-- TASK REQUIREMENTS --
Answer these questions using the liquidation preference clause below.
1. What dollar amount is multiplied by the number of outstanding Series B Preferred shares to set the Liquidation Preference?
2. How is a payment on Series B Preferred Stock timed and divided relative to any payment on Pari Passu Securities?
3. If the assets cannot generate enough cash to pay the Liquidation Preference in full, with whom do the Holders of Series B Preferred Stock share ratably?

-- SELECTED EXTRACT --

4. Liquidation Preference. In the event of a merger, sale (of substantially all assets or stock), any voluntary or involuntary liquidation, dissolution or winding up of the affairs of the Corporation, then, either (i) after any distribution or payment on Senior Securities, (ii) simultaneous and on a pro-rata basis with any distribution or payment on Pari Passu Securities, and (iii) before any distribution or payment shall be made to the Holders of the Common Stock or any other Junior Securities, each Holder of Series B Preferred Stock then outstanding shall be entitled to be paid, out of the assets of the Corporation available for distribution to its stockholders, an amount (the “Liquidation Preference”) equal to aggregate number of shares of Series B Preferred Stock then outstanding multiplied by five dollar ($5.00). If the assets of the Corporation are not sufficient to generate cash sufficient to pay in full the Liquidation Preference, then the Holders of Series B Preferred Stock shall share ratably (together with holders of any Pari Passu Securities) in any distribution of cash generated by such assets in accordance with the respective amounts that would have been payable in such distribution as if the amounts to which the Holders of outstanding shares of Series B Preferred Stock are entitled were paid in full.

-- Data extracted from a collection --
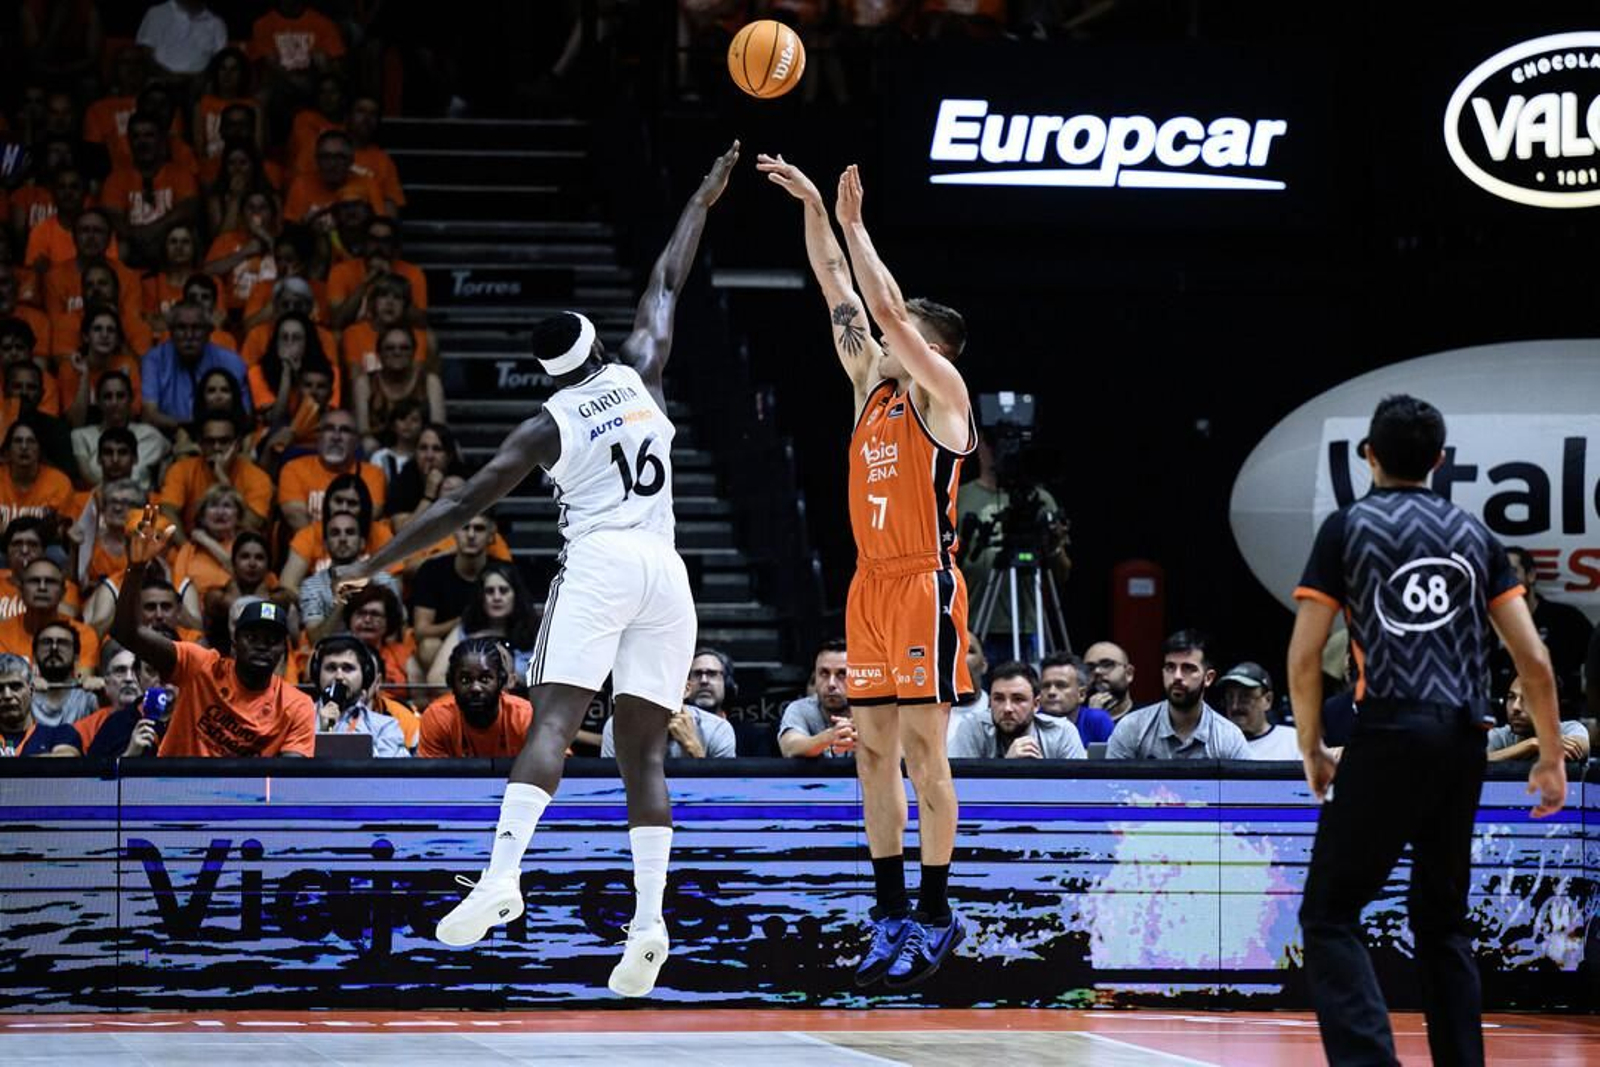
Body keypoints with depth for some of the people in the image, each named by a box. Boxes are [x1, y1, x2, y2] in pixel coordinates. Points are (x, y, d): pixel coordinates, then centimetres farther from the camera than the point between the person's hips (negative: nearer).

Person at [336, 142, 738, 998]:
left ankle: (503, 874, -35)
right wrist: (702, 203, 43)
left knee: (553, 723, -14)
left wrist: (374, 565, 9)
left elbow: (464, 502, 5)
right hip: (665, 572, 4)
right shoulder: (639, 376, 16)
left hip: (598, 565, -4)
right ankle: (648, 921, -10)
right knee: (643, 752, 2)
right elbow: (665, 286, 31)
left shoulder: (549, 424, 8)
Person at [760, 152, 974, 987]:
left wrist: (853, 224, -7)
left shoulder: (941, 392, -3)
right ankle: (890, 912, 9)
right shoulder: (873, 387, 15)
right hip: (871, 583, 8)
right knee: (873, 749, 6)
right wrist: (811, 206, 12)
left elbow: (891, 311, -12)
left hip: (925, 584, -8)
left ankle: (935, 915, -4)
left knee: (923, 748, -7)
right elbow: (839, 294, 15)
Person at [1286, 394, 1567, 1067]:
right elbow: (1533, 660, 8)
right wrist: (1551, 758, 16)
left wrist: (1311, 748, 11)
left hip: (1389, 739, -5)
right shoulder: (1474, 534, 13)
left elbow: (1304, 657, -2)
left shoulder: (1348, 528, 2)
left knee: (1329, 916, -2)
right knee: (1442, 920, 17)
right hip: (1463, 743, 5)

-- RESPONSE BOX --
1. Five dollars ($5.00).
2. It is made simultaneously and on a pro-rata basis.
3. With the holders of any Pari Passu Securities.